He has hired them and like hiring any contractor ,if that contractor gets hurt and doesn't have insurance, the homeowner becomes the deep pocket.
As someone in this thread suggested,give your insurance agent a call.If they don't know all of the answers to your questions....get another agent!
Better yet if you belong to a business group in your town ,have a insurance agent or a few come and give a talk to your group.We have had them talk from time to time with our local landlord group and it opened some eyes. Just a thought .....


----------



## bobingardner (Jul 18, 2004)

RJNewman - I'd love to plow full time in addition to something like small engine repair and selling outdoor power equipment and have been trying to talk my brother into starting up a small business. But at the moment it's part time. 

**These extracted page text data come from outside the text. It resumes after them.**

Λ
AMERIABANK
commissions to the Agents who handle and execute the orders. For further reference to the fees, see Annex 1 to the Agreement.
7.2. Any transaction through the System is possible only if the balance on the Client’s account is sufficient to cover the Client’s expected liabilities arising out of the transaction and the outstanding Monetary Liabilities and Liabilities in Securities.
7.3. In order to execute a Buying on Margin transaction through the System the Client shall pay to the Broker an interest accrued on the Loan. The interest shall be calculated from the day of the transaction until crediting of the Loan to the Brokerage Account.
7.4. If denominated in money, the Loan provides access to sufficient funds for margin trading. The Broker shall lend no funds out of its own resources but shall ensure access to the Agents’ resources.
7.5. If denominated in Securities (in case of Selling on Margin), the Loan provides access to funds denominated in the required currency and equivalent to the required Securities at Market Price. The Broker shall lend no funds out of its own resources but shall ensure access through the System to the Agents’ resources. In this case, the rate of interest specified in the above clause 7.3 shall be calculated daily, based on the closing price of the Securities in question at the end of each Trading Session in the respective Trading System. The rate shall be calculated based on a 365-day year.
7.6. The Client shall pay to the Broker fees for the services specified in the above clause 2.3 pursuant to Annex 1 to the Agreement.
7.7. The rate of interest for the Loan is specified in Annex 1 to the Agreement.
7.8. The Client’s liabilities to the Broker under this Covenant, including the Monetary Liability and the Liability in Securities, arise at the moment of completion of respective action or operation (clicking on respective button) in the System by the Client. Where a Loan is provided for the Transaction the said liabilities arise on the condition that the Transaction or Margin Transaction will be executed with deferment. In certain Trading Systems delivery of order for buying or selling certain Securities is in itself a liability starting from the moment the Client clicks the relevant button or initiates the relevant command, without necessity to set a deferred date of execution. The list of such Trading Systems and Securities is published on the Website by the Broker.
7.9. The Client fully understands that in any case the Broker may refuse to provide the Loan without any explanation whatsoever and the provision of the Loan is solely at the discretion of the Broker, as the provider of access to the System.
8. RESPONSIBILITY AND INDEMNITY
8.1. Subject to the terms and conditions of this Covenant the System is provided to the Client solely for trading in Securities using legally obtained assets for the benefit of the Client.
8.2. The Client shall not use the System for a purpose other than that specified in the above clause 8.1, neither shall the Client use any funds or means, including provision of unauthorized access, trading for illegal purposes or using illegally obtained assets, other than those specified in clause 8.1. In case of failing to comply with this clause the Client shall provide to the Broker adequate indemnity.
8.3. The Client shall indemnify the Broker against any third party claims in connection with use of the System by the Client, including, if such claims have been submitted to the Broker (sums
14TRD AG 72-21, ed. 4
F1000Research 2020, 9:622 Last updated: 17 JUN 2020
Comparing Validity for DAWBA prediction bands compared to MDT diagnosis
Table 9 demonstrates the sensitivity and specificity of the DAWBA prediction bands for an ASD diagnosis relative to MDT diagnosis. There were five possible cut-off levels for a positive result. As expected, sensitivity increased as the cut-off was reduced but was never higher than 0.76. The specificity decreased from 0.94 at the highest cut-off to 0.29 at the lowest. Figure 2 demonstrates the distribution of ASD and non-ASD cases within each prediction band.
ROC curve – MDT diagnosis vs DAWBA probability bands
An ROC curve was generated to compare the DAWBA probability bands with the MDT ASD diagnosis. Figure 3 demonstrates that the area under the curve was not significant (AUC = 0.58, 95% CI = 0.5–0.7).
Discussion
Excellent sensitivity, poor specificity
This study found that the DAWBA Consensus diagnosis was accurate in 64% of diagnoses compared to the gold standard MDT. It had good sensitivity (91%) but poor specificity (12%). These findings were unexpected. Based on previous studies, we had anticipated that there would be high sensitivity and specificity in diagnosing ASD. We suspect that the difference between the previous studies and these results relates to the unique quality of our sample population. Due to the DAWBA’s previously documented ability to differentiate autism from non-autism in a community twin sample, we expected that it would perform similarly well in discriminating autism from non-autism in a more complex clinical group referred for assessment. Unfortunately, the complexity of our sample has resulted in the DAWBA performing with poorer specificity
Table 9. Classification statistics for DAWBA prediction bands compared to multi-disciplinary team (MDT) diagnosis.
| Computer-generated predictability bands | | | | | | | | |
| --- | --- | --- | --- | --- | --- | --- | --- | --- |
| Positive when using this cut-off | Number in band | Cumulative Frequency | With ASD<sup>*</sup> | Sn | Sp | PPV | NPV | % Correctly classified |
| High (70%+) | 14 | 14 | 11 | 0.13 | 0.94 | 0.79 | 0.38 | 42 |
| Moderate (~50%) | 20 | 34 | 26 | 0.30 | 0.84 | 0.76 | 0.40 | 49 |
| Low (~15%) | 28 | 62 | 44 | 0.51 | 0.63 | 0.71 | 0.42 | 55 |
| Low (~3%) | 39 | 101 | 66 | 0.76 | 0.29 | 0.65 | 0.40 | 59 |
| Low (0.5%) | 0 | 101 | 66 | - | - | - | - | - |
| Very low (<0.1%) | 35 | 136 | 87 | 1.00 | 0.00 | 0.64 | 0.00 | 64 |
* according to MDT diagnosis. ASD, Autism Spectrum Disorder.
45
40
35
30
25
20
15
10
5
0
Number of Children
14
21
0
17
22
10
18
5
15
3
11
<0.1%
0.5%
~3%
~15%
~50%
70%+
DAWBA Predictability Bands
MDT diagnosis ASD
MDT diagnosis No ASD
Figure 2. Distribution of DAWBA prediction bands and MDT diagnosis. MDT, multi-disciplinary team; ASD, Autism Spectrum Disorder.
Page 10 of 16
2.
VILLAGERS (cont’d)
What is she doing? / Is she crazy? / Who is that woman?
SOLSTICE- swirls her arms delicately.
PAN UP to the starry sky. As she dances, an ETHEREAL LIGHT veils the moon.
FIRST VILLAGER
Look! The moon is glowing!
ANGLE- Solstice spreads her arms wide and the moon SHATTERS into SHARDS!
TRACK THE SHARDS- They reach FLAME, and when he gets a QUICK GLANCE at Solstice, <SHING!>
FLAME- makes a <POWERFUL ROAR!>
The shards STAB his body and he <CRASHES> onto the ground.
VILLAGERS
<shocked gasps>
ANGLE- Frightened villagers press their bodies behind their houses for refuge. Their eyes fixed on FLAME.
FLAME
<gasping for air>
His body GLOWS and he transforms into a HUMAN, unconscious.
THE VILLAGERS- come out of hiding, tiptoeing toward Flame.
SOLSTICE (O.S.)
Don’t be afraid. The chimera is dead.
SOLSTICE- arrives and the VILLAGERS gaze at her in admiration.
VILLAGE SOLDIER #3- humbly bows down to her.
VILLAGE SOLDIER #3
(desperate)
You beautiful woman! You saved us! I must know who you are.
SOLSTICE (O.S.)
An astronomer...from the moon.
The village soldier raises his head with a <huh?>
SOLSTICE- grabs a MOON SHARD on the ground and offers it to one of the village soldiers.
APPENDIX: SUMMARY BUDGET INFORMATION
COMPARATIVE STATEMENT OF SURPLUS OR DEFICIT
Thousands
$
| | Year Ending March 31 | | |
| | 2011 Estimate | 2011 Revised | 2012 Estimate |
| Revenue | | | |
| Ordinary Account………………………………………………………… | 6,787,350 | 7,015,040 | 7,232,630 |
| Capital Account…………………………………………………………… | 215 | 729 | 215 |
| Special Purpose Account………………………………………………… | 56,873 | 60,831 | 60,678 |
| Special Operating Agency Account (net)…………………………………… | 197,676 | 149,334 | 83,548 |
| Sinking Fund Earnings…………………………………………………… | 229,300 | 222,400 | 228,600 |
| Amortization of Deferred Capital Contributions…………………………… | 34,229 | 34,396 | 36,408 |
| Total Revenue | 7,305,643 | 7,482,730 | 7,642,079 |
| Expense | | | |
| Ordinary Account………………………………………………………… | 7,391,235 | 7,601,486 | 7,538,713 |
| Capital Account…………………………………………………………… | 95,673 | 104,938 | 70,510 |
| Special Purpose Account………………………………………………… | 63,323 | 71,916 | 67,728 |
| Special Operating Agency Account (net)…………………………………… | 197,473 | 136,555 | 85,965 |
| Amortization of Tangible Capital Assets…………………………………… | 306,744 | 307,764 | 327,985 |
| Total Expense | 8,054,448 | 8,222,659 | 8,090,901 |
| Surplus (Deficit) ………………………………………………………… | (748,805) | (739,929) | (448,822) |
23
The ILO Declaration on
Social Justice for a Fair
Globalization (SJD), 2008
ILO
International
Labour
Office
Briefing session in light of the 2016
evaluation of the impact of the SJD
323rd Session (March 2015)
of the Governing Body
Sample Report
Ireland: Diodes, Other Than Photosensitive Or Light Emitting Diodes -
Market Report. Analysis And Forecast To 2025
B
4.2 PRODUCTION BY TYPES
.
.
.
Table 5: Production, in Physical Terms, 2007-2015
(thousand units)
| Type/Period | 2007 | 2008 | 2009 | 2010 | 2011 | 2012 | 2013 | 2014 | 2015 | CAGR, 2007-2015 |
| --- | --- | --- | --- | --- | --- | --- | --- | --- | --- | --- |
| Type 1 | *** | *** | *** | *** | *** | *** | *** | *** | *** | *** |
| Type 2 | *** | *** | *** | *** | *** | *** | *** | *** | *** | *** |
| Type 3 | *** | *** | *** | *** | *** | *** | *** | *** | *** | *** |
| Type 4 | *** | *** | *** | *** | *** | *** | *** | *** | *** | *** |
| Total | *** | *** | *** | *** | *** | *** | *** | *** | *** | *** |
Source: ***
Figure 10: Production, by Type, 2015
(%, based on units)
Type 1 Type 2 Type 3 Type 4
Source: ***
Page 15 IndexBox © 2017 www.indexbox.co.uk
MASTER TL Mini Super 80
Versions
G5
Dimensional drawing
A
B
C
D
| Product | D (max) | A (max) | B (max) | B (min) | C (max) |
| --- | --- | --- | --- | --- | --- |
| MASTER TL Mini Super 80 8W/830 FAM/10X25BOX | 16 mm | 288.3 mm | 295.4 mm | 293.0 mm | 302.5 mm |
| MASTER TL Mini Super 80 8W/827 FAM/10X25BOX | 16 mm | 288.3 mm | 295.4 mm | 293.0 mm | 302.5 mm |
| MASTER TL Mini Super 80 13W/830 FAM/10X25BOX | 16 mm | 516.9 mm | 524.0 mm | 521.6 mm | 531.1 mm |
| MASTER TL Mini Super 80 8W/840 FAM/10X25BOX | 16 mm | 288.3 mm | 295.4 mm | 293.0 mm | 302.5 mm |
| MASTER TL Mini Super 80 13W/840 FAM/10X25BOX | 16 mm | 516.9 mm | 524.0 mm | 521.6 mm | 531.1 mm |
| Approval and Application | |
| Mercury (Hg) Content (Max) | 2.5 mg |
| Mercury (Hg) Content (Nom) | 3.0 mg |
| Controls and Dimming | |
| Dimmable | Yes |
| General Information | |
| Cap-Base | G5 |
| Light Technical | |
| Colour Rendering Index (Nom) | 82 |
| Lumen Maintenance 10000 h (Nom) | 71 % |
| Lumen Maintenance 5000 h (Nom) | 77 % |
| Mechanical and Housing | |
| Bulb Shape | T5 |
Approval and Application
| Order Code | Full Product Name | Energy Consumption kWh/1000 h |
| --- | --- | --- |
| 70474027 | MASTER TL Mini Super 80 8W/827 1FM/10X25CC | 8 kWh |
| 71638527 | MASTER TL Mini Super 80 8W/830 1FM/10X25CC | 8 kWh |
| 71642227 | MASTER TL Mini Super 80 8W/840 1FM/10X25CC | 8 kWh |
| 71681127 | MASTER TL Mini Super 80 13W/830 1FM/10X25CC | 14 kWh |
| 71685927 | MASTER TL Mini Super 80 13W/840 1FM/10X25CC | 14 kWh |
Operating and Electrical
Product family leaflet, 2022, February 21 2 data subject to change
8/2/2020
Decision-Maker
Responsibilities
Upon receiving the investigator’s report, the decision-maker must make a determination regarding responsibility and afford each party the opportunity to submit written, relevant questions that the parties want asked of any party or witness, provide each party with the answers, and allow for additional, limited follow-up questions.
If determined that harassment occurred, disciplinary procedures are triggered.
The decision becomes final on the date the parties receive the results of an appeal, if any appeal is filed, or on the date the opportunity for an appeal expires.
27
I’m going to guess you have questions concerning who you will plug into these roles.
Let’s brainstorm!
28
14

I suspect they wouldn't bother investigating a minor property accident but something involving personal injury would be a different story. The application had a sheet to describe the business and specifically stated snow plowing. If there's no mention of snow plowing or business rating on the policy when it arrives I'll follow-up with Commerce. 

As much as I hate to admit it I have to side with the insurance company on this. If I'm regularly using my truck in a way that increases the risk of an accident, and I fail to inform them or this, it would be reasonable for them to refuse to honor a claim. Even if I'm doing it as a favor.

Thanks Mick. You predicted something like this in a previous reply. The more I think about paying customers the more enthusiastic I get for plowing.


----------